Читать «Ключи счастья. Алексей Толстой и литературный Петербург» онлайн - страница 15

Елена Дмитриевна Толстая

Свободная строфика также заимствована у Белого:

Мы одиноки В белом просторе; Далеки Дни и долинное горе. Строги Молчанья; Мы — боги Пьем непорочность лобзанья.

«Андрею Белому». (Толстой 1907: 17–18)

Иногда слышится Блок:

Не видно лиц; согнуты спины. И воздух темный дряхл и стар От дыма едкого сигар. Так без конца текут лавины.

(Там же: 10–11)

Можно попытаться прочесть книжку как «песнь торжествующей любви» юного автора начала века, реконструируя общие черты, усвоенные молодым поколением эпигонов символизма у первооткрывателей. Но наивные стихи эти освещены и присутствием любимой; можно прочесть ее и как «автопортрет с Софьей на коленях», восстановив психологический колорит его любви, — то есть как своего рода «лирический дневник».

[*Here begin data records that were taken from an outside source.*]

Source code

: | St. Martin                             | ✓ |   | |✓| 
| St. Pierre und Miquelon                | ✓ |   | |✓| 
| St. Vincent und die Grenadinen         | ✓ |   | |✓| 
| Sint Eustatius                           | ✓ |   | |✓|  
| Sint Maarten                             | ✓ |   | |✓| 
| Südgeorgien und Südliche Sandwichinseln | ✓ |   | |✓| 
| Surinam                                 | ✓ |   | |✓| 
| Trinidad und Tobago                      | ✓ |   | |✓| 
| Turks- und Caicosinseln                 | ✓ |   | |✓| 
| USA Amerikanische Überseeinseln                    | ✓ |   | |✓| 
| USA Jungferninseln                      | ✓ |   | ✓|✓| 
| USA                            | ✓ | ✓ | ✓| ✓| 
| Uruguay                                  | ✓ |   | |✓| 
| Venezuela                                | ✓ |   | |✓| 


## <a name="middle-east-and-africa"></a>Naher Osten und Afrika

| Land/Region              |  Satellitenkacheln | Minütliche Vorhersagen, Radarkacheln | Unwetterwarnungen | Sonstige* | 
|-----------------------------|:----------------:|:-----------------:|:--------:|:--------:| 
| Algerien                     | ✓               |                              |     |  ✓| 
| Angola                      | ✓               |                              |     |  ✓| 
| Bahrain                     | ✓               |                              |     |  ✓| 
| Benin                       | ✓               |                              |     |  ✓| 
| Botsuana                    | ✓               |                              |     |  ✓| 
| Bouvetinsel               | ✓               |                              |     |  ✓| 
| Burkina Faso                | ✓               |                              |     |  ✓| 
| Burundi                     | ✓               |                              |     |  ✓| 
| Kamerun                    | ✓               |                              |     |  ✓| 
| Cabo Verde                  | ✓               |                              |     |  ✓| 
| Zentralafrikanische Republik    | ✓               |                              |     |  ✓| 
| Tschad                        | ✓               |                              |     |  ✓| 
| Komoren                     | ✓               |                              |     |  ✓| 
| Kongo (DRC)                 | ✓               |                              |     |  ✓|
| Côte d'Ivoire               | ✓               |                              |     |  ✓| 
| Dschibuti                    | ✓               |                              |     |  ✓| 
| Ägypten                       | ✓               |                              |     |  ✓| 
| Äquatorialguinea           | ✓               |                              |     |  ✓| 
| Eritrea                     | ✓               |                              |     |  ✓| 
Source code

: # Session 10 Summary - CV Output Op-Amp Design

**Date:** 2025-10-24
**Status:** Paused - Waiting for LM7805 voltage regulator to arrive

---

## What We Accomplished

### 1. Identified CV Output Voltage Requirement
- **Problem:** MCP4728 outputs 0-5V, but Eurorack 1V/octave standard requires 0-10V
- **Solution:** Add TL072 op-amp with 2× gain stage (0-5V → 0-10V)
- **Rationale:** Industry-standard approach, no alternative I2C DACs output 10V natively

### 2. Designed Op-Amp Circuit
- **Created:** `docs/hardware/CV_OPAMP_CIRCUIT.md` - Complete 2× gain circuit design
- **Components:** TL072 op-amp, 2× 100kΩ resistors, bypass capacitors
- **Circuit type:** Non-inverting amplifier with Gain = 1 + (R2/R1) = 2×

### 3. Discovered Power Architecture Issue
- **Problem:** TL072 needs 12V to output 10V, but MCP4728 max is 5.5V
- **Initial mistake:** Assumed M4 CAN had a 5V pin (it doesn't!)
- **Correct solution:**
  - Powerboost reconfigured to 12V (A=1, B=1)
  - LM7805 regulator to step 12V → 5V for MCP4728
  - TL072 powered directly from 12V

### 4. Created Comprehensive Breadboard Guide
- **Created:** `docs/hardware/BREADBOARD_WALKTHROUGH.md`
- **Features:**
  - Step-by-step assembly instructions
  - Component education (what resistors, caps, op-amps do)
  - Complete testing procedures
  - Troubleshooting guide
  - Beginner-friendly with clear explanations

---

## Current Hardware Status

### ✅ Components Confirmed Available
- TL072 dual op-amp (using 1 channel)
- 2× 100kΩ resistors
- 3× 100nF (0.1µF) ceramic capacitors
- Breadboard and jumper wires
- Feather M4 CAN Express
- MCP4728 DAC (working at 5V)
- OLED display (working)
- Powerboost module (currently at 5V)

Сквозной характеристикой Софьи («жемчужины») в ней служит белый цвет. Стихотворение «Под солнцем», все построенное на ритмических ходах и строфике «Золота в лазури», пронизано мотивом белизны: в соответствии с теорией «священных цветов» белый означает непорочность. И действительно, перед нами своего рода гимн «непорочному браку» — правда, кажется, все же в другом, чем у символистов, смысле:

…Мы — боги Пьем непорочность лобзанья. — Отдайся На белой постели снегов, Отдайся В сияньи алмазных венцов. Влюбленные, Стройно нагие, Золотом бледных лучей залитые Будем мы вечно лежать Усыпленные, Будем сиять Недоступным кумиром, Белым и дальним, Над миром Печальным. Будем над миром сиять. — И брак Совершился. Долинный нерадостный мрак Зноем алмазных лучей озарился.

(Там же: 20)

Сюжет здесь движется от сверхчеловеческого «непорочного лобзанья» к космическому браку, освященному «алмазными венцами» снежных гор (не ездили ли они кататься с гор в Финляндию?). Во второй половине текста влюбленные, нагие (несмотря на снега вокруг?) и прекрасные, в золоте лучей увидены снизу как сакральный «кумир», вознесенный «над миром печальным». Наивная цельность и «победность» этого счастливого сюжета представляет детскую вариацию на тему Белого, совершенно лишенную присущему Белому «надрыва». «Непорочное лобзанье» оказывается, в розановском духе, безгрешностью молодого счастливого брака.

Не только любовь к экзотической Софье оказывается шоком, но шок ждет провинциала и на «новых» и «безумных» путях, с экзотическими культурными ориентирами: «пурпурными, жгучими волнами» и «новыми звуками»: здесь колыхаются, качаются, сплетаются перепевы, стоны, звоны, туманы, хаосы, лучи, волны — словом, все напоминает Бальмонта:

Я хотел воплотить наболевшие отзвуки стонов, Разорвать все туманные ткани, И воздвигнуть из мрамора хаосы зданий, Колыхнуться в лучах перепевами звонов. Но меня закачали пурпурные, жгучие волны, И обвили нагие прекрасные руки, И сплелись непонятные, новые звуки, Безумия полны.